Doctor: Who is managing your mast cell disease?
Me: No one.
Doctor: What about rheumatology? Immunology? Hematology?
Me: No one will treat me anymore at this university, since my specialist moved to New York. My immunologist refused to see me after I was diagnosed with mast cell activation syndrome.
Doctor: Well, what about Mayo Clinic?
Me: They don’t treat MCAS, because there is no agreed upon diagnostic criteria.
Doctor: Well, there has to be other doctors?
Me: The few specialists in Minnesota that are willing to treat MCAS patients beyond the first lines of treatment are in private practices and I can’t afford them because they don’t accept insurance.
Doctor: Well, can you talk to HR and your insurance to try to get coverage?
Me: No, you don’t understand. Those doctors don’t accept any insurance. They cost about $500/hour and I can’t afford that.

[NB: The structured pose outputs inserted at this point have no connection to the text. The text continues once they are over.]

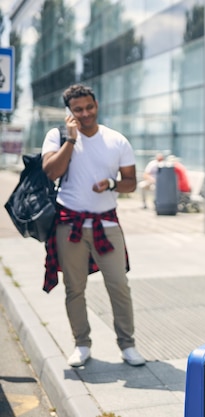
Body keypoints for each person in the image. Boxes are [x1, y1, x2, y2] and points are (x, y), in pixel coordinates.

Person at [41, 84, 146, 368]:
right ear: (69, 112)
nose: (85, 113)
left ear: (96, 104)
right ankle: (81, 344)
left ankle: (127, 344)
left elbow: (131, 182)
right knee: (75, 287)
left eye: (89, 107)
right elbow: (51, 172)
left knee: (119, 285)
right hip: (69, 222)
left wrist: (111, 184)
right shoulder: (58, 136)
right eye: (78, 110)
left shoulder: (117, 140)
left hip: (106, 223)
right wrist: (71, 140)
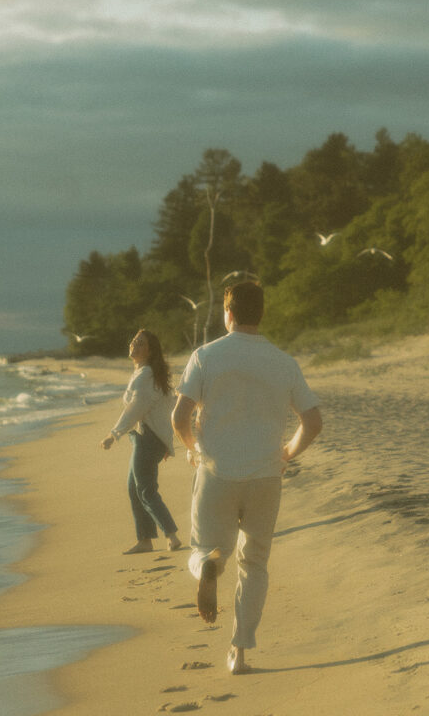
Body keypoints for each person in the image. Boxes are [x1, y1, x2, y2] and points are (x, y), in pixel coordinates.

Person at [171, 281, 322, 675]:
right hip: (265, 476)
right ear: (261, 314)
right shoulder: (283, 362)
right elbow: (313, 421)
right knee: (254, 563)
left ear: (229, 314)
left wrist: (193, 447)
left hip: (217, 471)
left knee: (205, 549)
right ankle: (239, 652)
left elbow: (179, 417)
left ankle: (206, 565)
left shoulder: (205, 356)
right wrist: (288, 450)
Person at [101, 329, 182, 554]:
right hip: (146, 439)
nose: (134, 344)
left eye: (140, 343)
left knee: (145, 490)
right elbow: (164, 408)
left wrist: (113, 434)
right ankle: (145, 540)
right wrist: (166, 442)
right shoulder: (144, 373)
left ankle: (171, 535)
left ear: (150, 351)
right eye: (134, 341)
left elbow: (136, 409)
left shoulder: (146, 375)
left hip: (148, 439)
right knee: (134, 488)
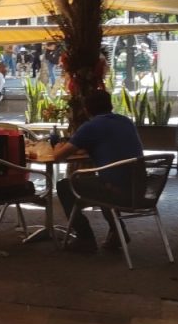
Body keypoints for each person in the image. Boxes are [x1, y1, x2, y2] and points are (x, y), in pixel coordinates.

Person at [54, 90, 144, 252]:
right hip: (140, 188)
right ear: (111, 105)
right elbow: (112, 146)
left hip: (116, 191)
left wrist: (58, 145)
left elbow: (58, 156)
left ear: (86, 109)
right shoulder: (125, 122)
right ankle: (118, 232)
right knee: (102, 180)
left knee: (65, 186)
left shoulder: (91, 127)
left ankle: (85, 238)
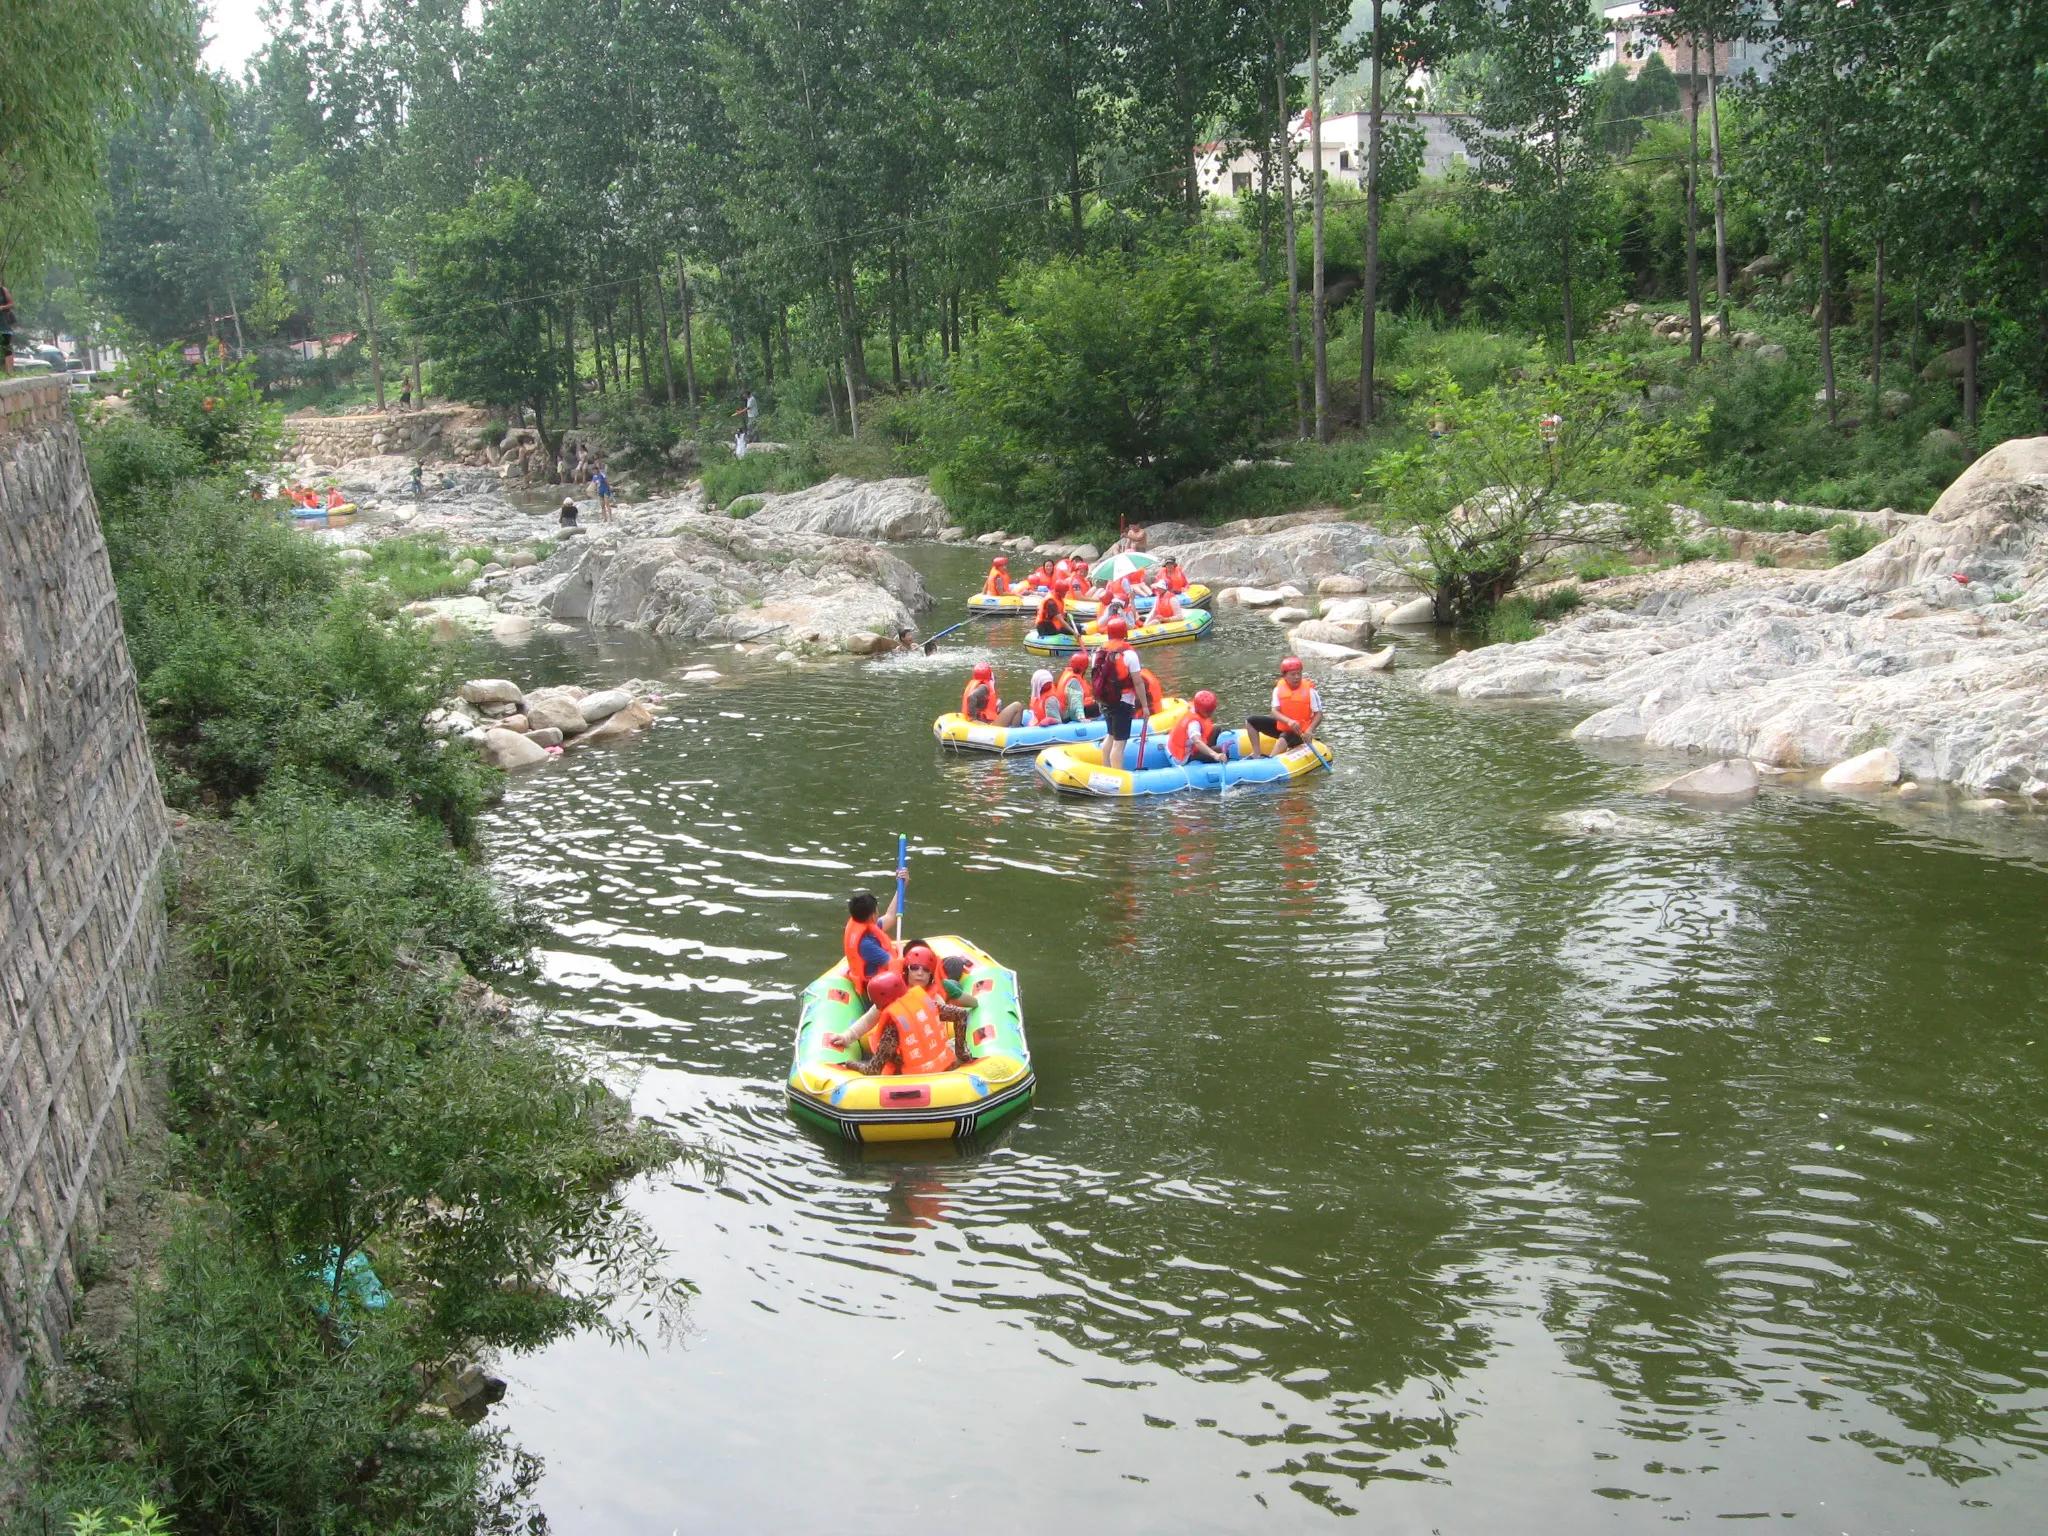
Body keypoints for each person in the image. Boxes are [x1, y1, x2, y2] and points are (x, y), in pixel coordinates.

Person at [1092, 617, 1151, 772]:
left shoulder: (1098, 651)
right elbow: (1138, 682)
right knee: (1119, 742)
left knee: (1110, 735)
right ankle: (1117, 775)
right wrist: (1145, 706)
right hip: (1123, 702)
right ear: (1125, 633)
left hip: (1104, 700)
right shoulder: (1129, 655)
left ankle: (1106, 768)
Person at [901, 943, 977, 1062]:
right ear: (907, 969)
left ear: (931, 974)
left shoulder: (943, 988)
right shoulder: (894, 989)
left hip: (928, 1049)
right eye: (914, 967)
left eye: (925, 969)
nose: (920, 973)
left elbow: (973, 1003)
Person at [1246, 656, 1323, 756]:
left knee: (1285, 736)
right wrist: (1288, 721)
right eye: (1293, 674)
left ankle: (1271, 760)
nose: (1297, 677)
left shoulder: (1310, 691)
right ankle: (1256, 753)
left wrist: (1309, 730)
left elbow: (1319, 714)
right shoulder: (1278, 689)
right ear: (1285, 676)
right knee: (1251, 720)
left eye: (1299, 674)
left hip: (1301, 732)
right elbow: (1274, 711)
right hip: (1284, 727)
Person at [842, 881, 904, 1003]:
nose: (878, 912)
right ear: (872, 916)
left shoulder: (864, 924)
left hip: (877, 980)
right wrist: (901, 951)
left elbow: (890, 916)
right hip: (877, 991)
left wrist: (901, 886)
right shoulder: (866, 945)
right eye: (876, 910)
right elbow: (893, 965)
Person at [1168, 689, 1229, 765]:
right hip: (1184, 756)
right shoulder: (1194, 723)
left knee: (1216, 729)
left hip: (1189, 747)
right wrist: (1215, 755)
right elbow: (1197, 741)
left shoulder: (1194, 709)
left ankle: (1209, 753)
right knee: (1223, 751)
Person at [961, 662, 1026, 727]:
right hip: (990, 725)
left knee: (999, 702)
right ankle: (1014, 733)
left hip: (984, 720)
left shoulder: (976, 684)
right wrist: (973, 719)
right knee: (1018, 706)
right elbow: (972, 697)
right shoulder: (984, 687)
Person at [1060, 653, 1099, 720]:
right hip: (1068, 714)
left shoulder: (1069, 673)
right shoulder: (1074, 681)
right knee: (1099, 706)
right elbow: (1075, 703)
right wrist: (1081, 718)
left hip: (1066, 710)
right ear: (1084, 667)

Doctor: Well, maybe there is a clinical trial you can enroll in?
Me: There are none.
Doctor. Let me look… there are a bunch for mastocytosis.
Me: I don’t have mastocytosis. That is a different mast cell disease. I have mast cell activation syndrome.
Doctor: Oh. Well, I’m sorry I can’t help you more. You really need someone to manage your mast cell disease.
There goes another $35 copay. Today, I am at home trying to manage my pain and reactions myself with medications prescribed by my PCP. It’s hard to have hope when doctors won’t or can’t take the time to learn. I don’t know if I will ever have access to adequate care, but I refuse to lose an organ, because doctors are not educated on my disease.